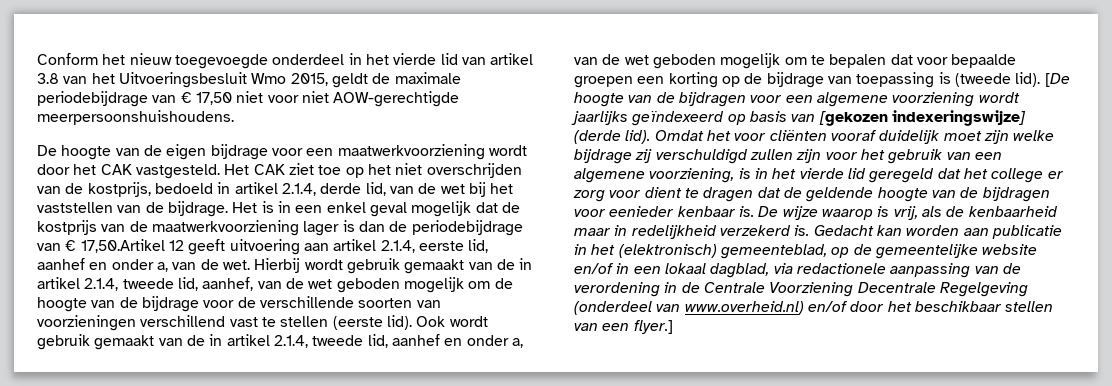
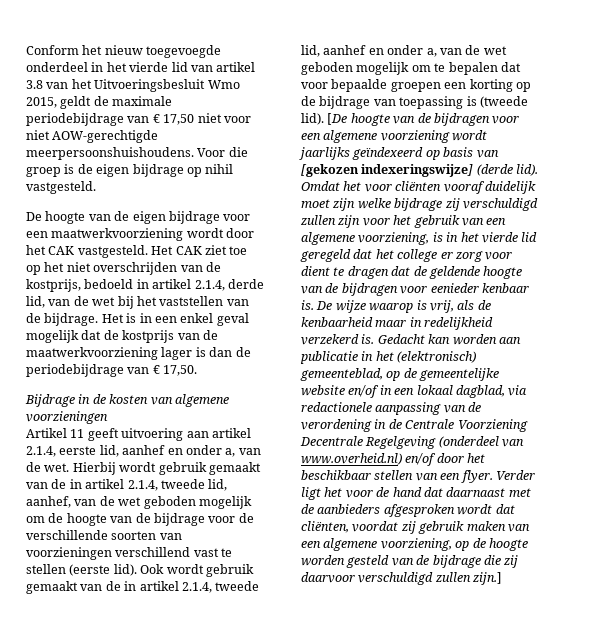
(234, 117) none -> [197,147,248,157] [26,164,234,177] [26,181,96,194] Voor die groep is de eigen bijdrage op nihil vastgesteld.
[80,239,184,253] 17,50.Artikel 12 -> [163,365,198,376] [25,394,229,407] [26,411,108,424] [26,428,85,438] 17,50. // Bijdrage in de kosten van algemene voorzieningen // Artikel 11
[633,320,673,334] flyer.] -> [460,470,535,483] [301,487,531,500] [301,504,515,517] [301,521,530,534] [301,538,528,551] [301,555,519,568] [301,572,503,585] flyer. Verder ligt het voor de hand dat daarnaast met de aanbieders afgesproken wordt dat cliënten, voordat zij gebruik maken van een algemene voorziening, op de hoogte worden gesteld van de bijdrage die zij daarvoor verschuldigd zullen zijn.]

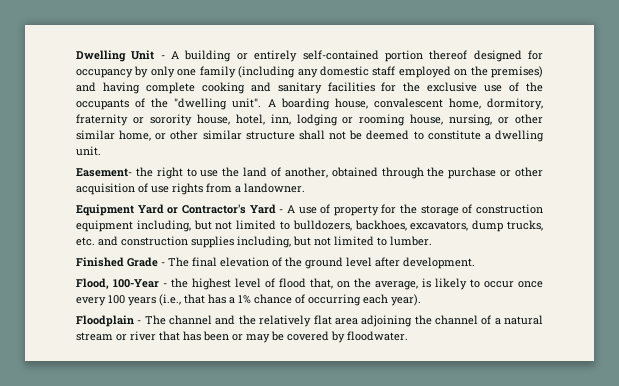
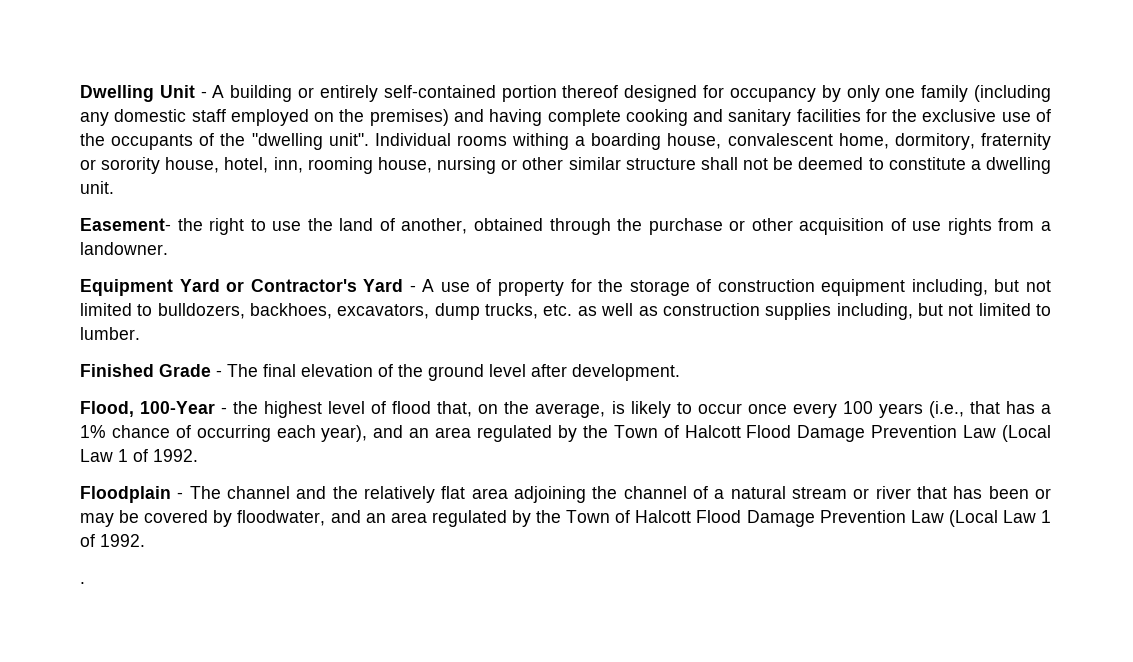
[267,99,276,107] A -> [374,133,586,150] Individual rooms withing a
[296,114,544,126] [76,130,152,141] lodging or rooming house, nursing, or other similar home, -> [307,157,497,174] rooming house, nursing
[98,236,118,246] and -> [577,303,658,316] as well as
[391,294,421,306] year). -> [321,425,1052,442] [80,449,198,462] year), and an area regulated by the Town of Halcott Flood Damage Prevention Law (Local Law 1 of 1992.
[347,331,408,341] floodwater. -> [237,510,1052,527] [80,534,145,547] [80,582,85,584] floodwater, and an area regulated by the Town of Halcott Flood Damage Prevention Law (Local Law 1 of 1992. // .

#####

• _Task item_
Could you write out every record exactly, leaving the pictures out?

• _Your response_
(234, 117) none -> [197,147,248,157] [26,164,234,177] [26,181,96,194] Voor die groep is de eigen bijdrage op nihil vastgesteld.
[80,239,184,253] 17,50.Artikel 12 -> [163,365,198,376] [25,394,229,407] [26,411,108,424] [26,428,85,438] 17,50. // Bijdrage in de kosten van algemene voorzieningen // Artikel 11
[633,320,673,334] flyer.] -> [460,470,535,483] [301,487,531,500] [301,504,515,517] [301,521,530,534] [301,538,528,551] [301,555,519,568] [301,572,503,585] flyer. Verder ligt het voor de hand dat daarnaast met de aanbieders afgesproken wordt dat cliënten, voordat zij gebruik maken van een algemene voorziening, op de hoogte worden gesteld van de bijdrage die zij daarvoor verschuldigd zullen zijn.]

[267,99,276,107] A -> [374,133,586,150] Individual rooms withing a
[296,114,544,126] [76,130,152,141] lodging or rooming house, nursing, or other similar home, -> [307,157,497,174] rooming house, nursing
[98,236,118,246] and -> [577,303,658,316] as well as
[391,294,421,306] year). -> [321,425,1052,442] [80,449,198,462] year), and an area regulated by the Town of Halcott Flood Damage Prevention Law (Local Law 1 of 1992.
[347,331,408,341] floodwater. -> [237,510,1052,527] [80,534,145,547] [80,582,85,584] floodwater, and an area regulated by the Town of Halcott Flood Damage Prevention Law (Local Law 1 of 1992. // .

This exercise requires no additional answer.